Cross country preps for Big Sky championship

Both the men and women train hard and put in long miles

By Kelly Manalo, Staff Writer

On Oct. 27 the cross country team will send seven female and six male contenders to the Big Sky Conference Championships in Flagstaff, Ariz.

“The team has a shared vision and goal for what they are working towards. Teammates are working really hard and are accountable to each other,” said head coach Christopher Zeller.

“For a lot of these guys it is going to be a valuable experience to have this [Big Sky Conference Championship] since everyone [on the team] is young,” said Zeller. There are only three seniors on the team of twenty-three, according to the team roster.

The team started training in August and will continue to train throughout conference with a two-week break between cross country and track and field. Everyone on the cross country team is also on the track and field team, according to Zeller.

“At the beginning of the season we build up our mileage. Two-fifths of the season we hit our peak mileage and start handling some big workouts, increasing the intensity of it. This helps reach our peak [performance] and be well rested towards the end [of the season],” said David Thor, freshman.

At the beginning of training, runners start at 25 miles per week, according to Zeller.

“Peak mileage varies between runners. If a [male] freshman is coming in they will try to build up to 70 miles a week and that will be their high point. Then we’ll start to lower it. The number of miles they run starts to decrease towards the end,” said Zeller.

“Girls work up to 50-55 miles a week at their highest. Berenice [Penaloza] and Katie [Mahoney] run 70 miles a week. What level they are depends on training age and past experience,” said Zeller.

Male freshman work up to 70 miles per week and some team members run 100 miles a week, according to Zeller.

“When they’re out there putting in those kind of miles. They’re working towards something special,” said Zeller.

“We want to run that much. It’s [all about] goals and seeing what you can do. If I place high [in a race] that means I can be so much better,” said Penaloza, freshman.

“I just want to get the race over with. It’s at 7,000 feet, I’m not gonna put any pressure [on myself] about running fast times. All I want is to have a good race,” said Thor.

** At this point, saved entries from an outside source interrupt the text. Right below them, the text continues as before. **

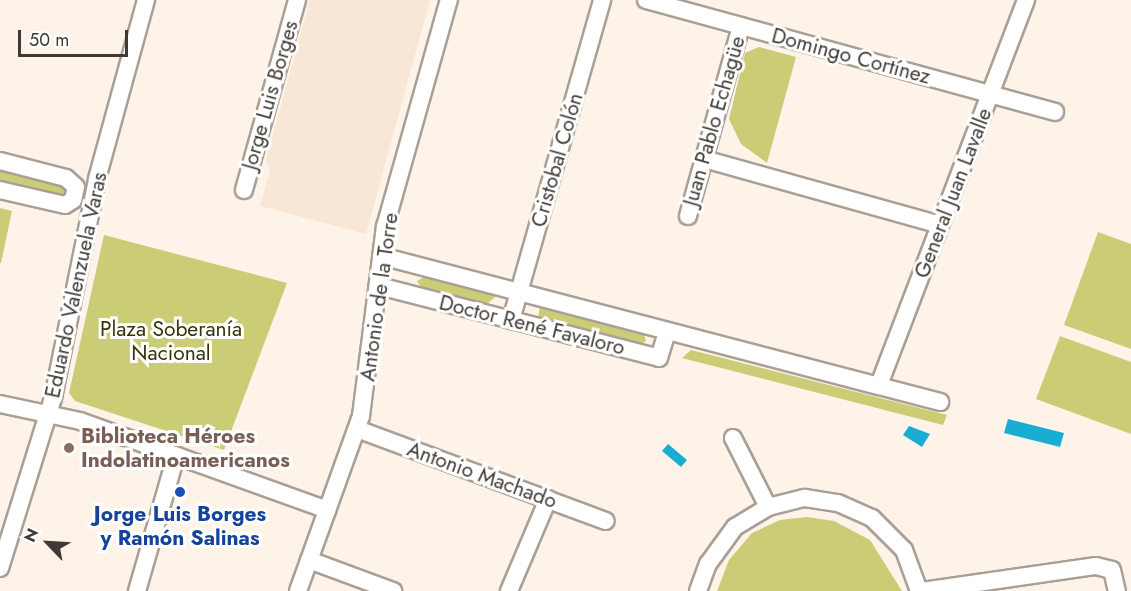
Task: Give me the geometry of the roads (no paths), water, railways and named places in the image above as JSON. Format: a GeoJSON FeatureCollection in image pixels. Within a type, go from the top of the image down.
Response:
{"type":"FeatureCollection","features":[{"type":"Feature","properties":{"kind":"street","name":"Eduardo Valenzuela Varas"},"geometry":{"type":"LineString","coordinates":[[0,568],[48,415],[93,199],[146,0]]}},
{"type":"Feature","properties":{"kind":"street","name":"Jorge Luis Borges"},"geometry":{"type":"LineString","coordinates":[[244,190],[297,0]]}},
{"type":"Feature","properties":{"kind":"street","name":"Antonio de la Torre"},"geometry":{"type":"LineString","coordinates":[[298,591],[357,429],[379,286],[385,227],[449,0]]}},
{"type":"Feature","properties":{"kind":"street","name":"Cristobal Colón"},"geometry":{"type":"LineString","coordinates":[[511,320],[602,0]]}},
{"type":"Feature","properties":{"kind":"street","name":"Domingo Cortínez"},"geometry":{"type":"LineString","coordinates":[[646,0],[1055,112]]}},
{"type":"Feature","properties":{"kind":"street","name":"General Juan Lavalle"},"geometry":{"type":"LineString","coordinates":[[879,385],[1026,0]]}},
{"type":"Feature","properties":{"kind":"street","name":"Juan Pablo Echagüe"},"geometry":{"type":"LineString","coordinates":[[688,216],[741,26]]}},
{"type":"Feature","properties":{"kind":"street"},"geometry":{"type":"LineString","coordinates":[[704,159],[940,225]]}},
{"type":"Feature","properties":{"kind":"street"},"geometry":{"type":"LineString","coordinates":[[0,161],[71,180],[75,195],[72,203],[59,205],[0,190]]}},
{"type":"Feature","properties":{"kind":"street"},"geometry":{"type":"LineString","coordinates":[[75,195],[93,199]]}},
{"type":"Feature","properties":{"kind":"street","name":"Doctor René Favaloro"},"geometry":{"type":"LineString","coordinates":[[381,256],[940,402]]}},
{"type":"Feature","properties":{"kind":"street","name":"Doctor René Favaloro"},"geometry":{"type":"LineString","coordinates":[[379,286],[659,358],[667,332]]}},
{"type":"Feature","properties":{"kind":"street"},"geometry":{"type":"LineString","coordinates":[[0,404],[48,415],[176,456],[327,510]]}},
{"type":"Feature","properties":{"kind":"street","name":"Antonio Machado"},"geometry":{"type":"LineString","coordinates":[[357,429],[606,521]]}},
{"type":"Feature","properties":{"kind":"street"},"geometry":{"type":"LineString","coordinates":[[733,438],[768,507]]}},
{"type":"Feature","properties":{"kind":"street"},"geometry":{"type":"LineString","coordinates":[[137,591],[176,456]]}},
{"type":"Feature","properties":{"kind":"street"},"geometry":{"type":"LineString","coordinates":[[698,591],[721,542],[768,507],[805,498],[838,503],[872,518],[903,550],[921,591],[1096,566],[1112,570],[1117,591]]}},
{"type":"Feature","properties":{"kind":"street"},"geometry":{"type":"LineString","coordinates":[[509,591],[548,500]]}},
{"type":"Feature","properties":{"kind":"street"},"geometry":{"type":"LineString","coordinates":[[309,560],[393,591]]}},
{"type":"Feature","properties":{"kind":"water"},"geometry":{"type":"Polygon","coordinates":[[[1008,419],[1064,433],[1060,447],[1004,433],[1008,419]]]}},
{"type":"Feature","properties":{"kind":"water"},"geometry":{"type":"Polygon","coordinates":[[[909,426],[930,434],[922,447],[903,435],[909,426]]]}},
{"type":"Feature","properties":{"kind":"water"},"geometry":{"type":"Polygon","coordinates":[[[668,444],[687,460],[681,467],[662,451],[668,444]]]}},
{"type":"Feature","properties":{"kind":"place","name":"Biblioteca Héroes Indolatinoamericanos"},"geometry":{"type":"Point","coordinates":[69,448]}},
{"type":"Feature","properties":{"kind":"place","name":"Jorge Luis Borges y Ramón Salinas"},"geometry":{"type":"Point","coordinates":[180,492]}},
{"type":"Feature","properties":{"kind":"park label","name":"Plaza Soberanía Nacional"},"geometry":{"type":"Point","coordinates":[171,341]}}]}
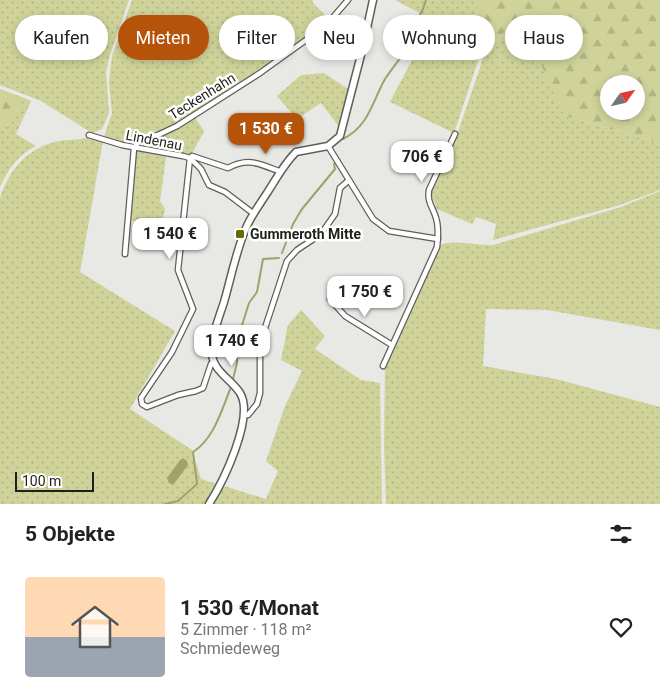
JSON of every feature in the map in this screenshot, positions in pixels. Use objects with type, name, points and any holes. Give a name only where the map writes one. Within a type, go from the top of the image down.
[{"type":"street","name":"Teckenhahn","points":[[134,148],[140,140],[158,135],[177,126],[260,72],[329,22],[348,0]]},
{"type":"street","points":[[210,504],[229,464],[239,436],[244,414],[242,395],[214,362],[212,354],[215,330],[243,235],[254,214],[296,152],[328,146],[335,142],[342,129],[373,0]]},
{"type":"street","points":[[384,366],[437,247],[437,221],[429,204],[429,190],[455,134]]},
{"type":"street","name":"Lindenau","points":[[89,135],[134,148],[190,158],[201,169],[209,185],[225,192],[254,214]]},
{"type":"street","points":[[328,146],[373,219],[381,226],[390,231],[438,239]]},
{"type":"street","points":[[125,254],[134,148]]},
{"type":"street","points":[[214,362],[211,364],[203,388],[146,407],[142,404],[141,398],[172,352],[193,308],[178,270],[190,158],[192,156],[228,168],[246,161],[253,161],[281,172]]},
{"type":"street","points":[[244,414],[248,415],[257,404],[260,393],[260,356],[264,334],[288,261],[297,250],[321,234],[335,214],[340,188],[348,181]]},
{"type":"street","points":[[330,299],[344,316],[392,345]]},
{"type":"green space","points":[[0,0],[129,0],[124,15],[118,15],[118,32],[106,72],[109,113],[102,129],[92,133],[41,101],[0,85]]},
{"type":"green space","points":[[132,0],[313,0],[312,2],[325,15],[305,15],[305,39],[295,46],[295,15],[219,15],[219,60],[273,60],[176,124],[157,133],[138,138],[133,146],[104,137],[112,113],[109,83],[112,56],[118,39],[118,60],[209,60],[209,15],[127,15]]},
{"type":"green space","points":[[395,0],[478,0],[478,15],[424,15]]},
{"type":"green space","points":[[478,0],[660,0],[660,143],[565,116],[538,60],[583,60],[583,15],[505,15],[505,31],[495,42],[495,15],[478,15]]},
{"type":"green space","points":[[505,31],[505,60],[538,60],[565,116],[660,143],[660,190],[620,205],[493,240],[496,224],[476,217],[472,224],[437,209],[431,193],[457,135],[483,60],[495,60],[495,42]]},
{"type":"green space","points":[[412,60],[478,60],[454,133],[390,102]]},
{"type":"green space","points":[[324,73],[348,89],[339,127],[321,103],[297,119],[277,96],[301,75]]},
{"type":"green space","points":[[0,89],[24,98],[6,129],[0,126]]},
{"type":"green space","points":[[24,98],[31,101],[16,134],[36,146],[14,163],[0,187],[0,126],[6,129]]},
{"type":"green space","points":[[195,117],[204,131],[190,155],[141,146],[141,142],[178,128]]},
{"type":"green space","points":[[89,137],[103,141],[80,272],[175,331],[130,409],[192,450],[201,479],[217,484],[207,504],[0,504],[0,198],[14,170],[20,162],[35,150],[54,142]]},
{"type":"green space","points":[[136,150],[166,157],[160,201],[165,209],[161,227],[130,220]]},
{"type":"green space","points":[[660,191],[660,330],[547,310],[486,309],[483,366],[556,379],[660,407],[660,504],[386,504],[384,445],[385,367],[440,245],[459,243],[493,245],[621,207]]},
{"type":"green space","points":[[301,310],[325,336],[315,349],[361,380],[380,383],[382,504],[212,504],[221,485],[266,499],[278,471],[266,461],[285,406],[302,371],[281,360],[288,325]]},
{"type":"shaded area","points":[[183,458],[187,461],[188,465],[173,485],[169,483],[167,478]]},
{"type":"waterway","points":[[420,15],[426,0]]},
{"type":"waterway","points":[[343,139],[352,134],[369,113],[385,79],[399,60]]},
{"type":"waterway","points":[[282,253],[293,224],[302,209],[335,169],[334,164]]},
{"type":"waterway","points":[[233,379],[237,363],[237,341],[249,303],[257,292],[263,259],[279,258]]},
{"type":"waterway","points":[[165,504],[178,501],[197,484],[193,452],[212,432],[231,387]]},
{"type":"place","name":"Gummeroth Mitte","points":[[240,234]]}]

According to Zeller, no one person can carry the sport. It takes five or six quality athletes. Even though sixth and seventh place do not count, they might help displace other teams points.

The team with the lowest score wins. The top five runners scores will be added to the teams score to decide what place the team gets as a whole, according to Zeller.

“It’s all about the place, not the time,” said Zeller.

The team supports each other on the course, track, in school, wherever they are, according to Danie Moon, sophomore biology major.

“We have a mature, intelligent group, with no drama. It says a lot about the team,” said Coach Zeller. Thor then went on to say, “If we don’t get along we’re stuck together for the next few years.”

“We’re pretty close, it’s only my first few months as a team and [it] already feels like a family,” said Thor.